_EXERCISE INPUTS_.
++++

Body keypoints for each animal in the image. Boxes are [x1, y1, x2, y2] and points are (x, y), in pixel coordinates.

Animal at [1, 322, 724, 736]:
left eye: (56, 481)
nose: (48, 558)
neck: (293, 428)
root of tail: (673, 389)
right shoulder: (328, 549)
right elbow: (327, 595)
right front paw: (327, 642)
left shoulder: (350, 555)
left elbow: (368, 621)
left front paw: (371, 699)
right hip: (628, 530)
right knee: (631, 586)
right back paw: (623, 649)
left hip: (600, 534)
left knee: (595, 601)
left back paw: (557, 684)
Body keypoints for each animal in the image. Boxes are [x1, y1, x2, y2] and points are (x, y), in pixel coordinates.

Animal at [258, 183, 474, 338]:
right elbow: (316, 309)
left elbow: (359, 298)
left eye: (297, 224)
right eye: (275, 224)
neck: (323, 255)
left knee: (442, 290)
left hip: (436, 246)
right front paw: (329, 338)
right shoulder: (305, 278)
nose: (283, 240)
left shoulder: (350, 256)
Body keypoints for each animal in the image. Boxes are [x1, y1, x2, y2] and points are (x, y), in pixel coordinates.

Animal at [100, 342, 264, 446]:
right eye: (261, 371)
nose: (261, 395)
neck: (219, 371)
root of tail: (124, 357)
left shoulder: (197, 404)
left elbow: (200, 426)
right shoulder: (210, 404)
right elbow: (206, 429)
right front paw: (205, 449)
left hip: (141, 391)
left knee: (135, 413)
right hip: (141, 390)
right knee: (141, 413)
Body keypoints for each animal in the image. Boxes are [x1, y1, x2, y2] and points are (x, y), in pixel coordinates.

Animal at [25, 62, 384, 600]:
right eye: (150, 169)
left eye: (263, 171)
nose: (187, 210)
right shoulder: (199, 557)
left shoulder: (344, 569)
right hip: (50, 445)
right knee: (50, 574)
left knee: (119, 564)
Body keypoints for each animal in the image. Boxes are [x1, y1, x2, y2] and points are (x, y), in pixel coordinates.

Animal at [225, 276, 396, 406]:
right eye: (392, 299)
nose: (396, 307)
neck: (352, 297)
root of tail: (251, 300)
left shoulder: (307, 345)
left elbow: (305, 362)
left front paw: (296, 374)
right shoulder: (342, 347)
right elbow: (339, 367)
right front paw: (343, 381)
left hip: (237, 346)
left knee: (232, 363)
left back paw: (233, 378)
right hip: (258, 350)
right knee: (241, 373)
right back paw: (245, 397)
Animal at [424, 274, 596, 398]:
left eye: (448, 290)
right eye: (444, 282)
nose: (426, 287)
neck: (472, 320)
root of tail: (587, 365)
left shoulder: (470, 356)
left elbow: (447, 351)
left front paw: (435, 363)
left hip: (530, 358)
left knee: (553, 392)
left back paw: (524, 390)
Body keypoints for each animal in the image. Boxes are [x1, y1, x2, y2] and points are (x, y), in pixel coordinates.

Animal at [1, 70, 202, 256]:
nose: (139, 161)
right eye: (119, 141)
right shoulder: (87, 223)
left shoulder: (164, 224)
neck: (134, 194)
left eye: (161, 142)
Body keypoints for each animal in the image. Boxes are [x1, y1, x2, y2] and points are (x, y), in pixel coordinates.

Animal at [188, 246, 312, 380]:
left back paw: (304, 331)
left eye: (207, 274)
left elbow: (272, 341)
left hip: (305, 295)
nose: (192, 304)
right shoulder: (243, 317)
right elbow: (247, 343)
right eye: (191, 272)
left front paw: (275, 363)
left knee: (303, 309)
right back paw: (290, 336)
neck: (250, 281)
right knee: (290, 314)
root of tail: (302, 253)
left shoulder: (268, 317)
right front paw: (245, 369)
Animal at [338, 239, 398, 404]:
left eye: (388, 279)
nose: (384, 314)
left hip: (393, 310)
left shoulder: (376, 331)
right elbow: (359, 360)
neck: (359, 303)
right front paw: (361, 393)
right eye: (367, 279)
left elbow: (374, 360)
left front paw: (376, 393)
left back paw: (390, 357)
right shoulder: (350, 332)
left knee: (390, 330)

++++

_YOUR OBJECTIVE_. Write out every record again, exactly as it was written.

_EXERCISE ANSWER_.
Body keypoints for each animal in the image. Boxes are [x1, y1, x2, y2] and points are (x, y), in pixel coordinates.

Animal at [1, 322, 724, 736]:
left eye: (56, 481)
nose: (48, 558)
neck: (293, 428)
root of tail: (673, 389)
right shoulder: (328, 549)
right elbow: (327, 595)
right front paw: (327, 642)
left shoulder: (350, 555)
left elbow: (368, 621)
left front paw: (371, 699)
right hip: (628, 530)
right knee: (631, 586)
right back paw: (623, 649)
left hip: (600, 534)
left knee: (595, 601)
left back paw: (557, 684)
Body keypoints for each animal in the image. Boxes are [x1, y1, x2, y2] and points are (x, y), in pixel coordinates.

Animal at [258, 183, 474, 338]:
right elbow: (316, 309)
left elbow: (359, 298)
left eye: (297, 224)
right eye: (275, 224)
neck: (323, 255)
left knee: (442, 290)
left hip: (436, 246)
right front paw: (329, 338)
right shoulder: (305, 278)
nose: (283, 240)
left shoulder: (350, 256)
Body keypoints for each animal in the image. Boxes are [x1, y1, x2, y2] and points are (x, y), in pixel coordinates.

Animal at [100, 342, 264, 446]:
right eye: (261, 371)
nose: (261, 395)
neck: (219, 371)
root of tail: (124, 357)
left shoulder: (197, 404)
left elbow: (200, 426)
right shoulder: (210, 404)
right elbow: (206, 429)
right front paw: (205, 449)
left hip: (141, 391)
left knee: (135, 413)
right hip: (141, 390)
right knee: (141, 413)
Body keypoints for each animal in the image. Boxes are [x1, y1, x2, y2] and points are (x, y), in pixel coordinates.

Animal at [25, 62, 384, 600]:
right eye: (150, 169)
left eye: (263, 171)
nose: (187, 210)
right shoulder: (199, 557)
left shoulder: (344, 569)
right hip: (50, 445)
right knee: (50, 574)
left knee: (119, 564)
Body keypoints for each animal in the image. Boxes are [x1, y1, x2, y2] and points are (x, y), in pixel coordinates.

Animal at [225, 276, 396, 406]:
right eye: (392, 299)
nose: (396, 307)
neck: (352, 297)
root of tail: (251, 300)
left shoulder: (307, 345)
left elbow: (305, 362)
left front paw: (296, 374)
right shoulder: (342, 347)
right elbow: (339, 367)
right front paw: (343, 381)
left hip: (237, 346)
left knee: (232, 363)
left back paw: (233, 378)
right hip: (258, 350)
right knee: (241, 373)
right back paw: (245, 397)
Animal at [424, 274, 596, 398]:
left eye: (448, 290)
right eye: (444, 282)
nose: (426, 287)
neck: (472, 320)
root of tail: (587, 365)
left shoulder: (470, 356)
left elbow: (447, 351)
left front paw: (435, 363)
left hip: (530, 358)
left knee: (553, 392)
left back paw: (524, 390)
Body keypoints for each animal in the image. Boxes are [x1, y1, x2, y2] and points are (x, y), in pixel coordinates.

Animal at [1, 70, 202, 256]:
nose: (139, 161)
right eye: (119, 141)
right shoulder: (87, 223)
left shoulder: (164, 224)
neck: (134, 194)
left eye: (161, 142)
Body keypoints for each animal in the image. Boxes are [x1, y1, x2, y2] and points are (x, y), in pixel coordinates.

Animal at [188, 246, 312, 380]:
left back paw: (304, 331)
left eye: (207, 274)
left elbow: (272, 341)
left hip: (305, 295)
nose: (192, 304)
right shoulder: (243, 317)
right elbow: (247, 343)
right eye: (191, 272)
left front paw: (275, 363)
left knee: (303, 309)
right back paw: (290, 336)
neck: (250, 281)
right knee: (290, 314)
root of tail: (302, 253)
left shoulder: (268, 317)
right front paw: (245, 369)
Animal at [338, 239, 398, 404]:
left eye: (388, 279)
nose: (384, 314)
left hip: (393, 310)
left shoulder: (376, 331)
right elbow: (359, 360)
neck: (359, 303)
right front paw: (361, 393)
right eye: (367, 279)
left elbow: (374, 360)
left front paw: (376, 393)
left back paw: (390, 357)
right shoulder: (350, 332)
left knee: (390, 330)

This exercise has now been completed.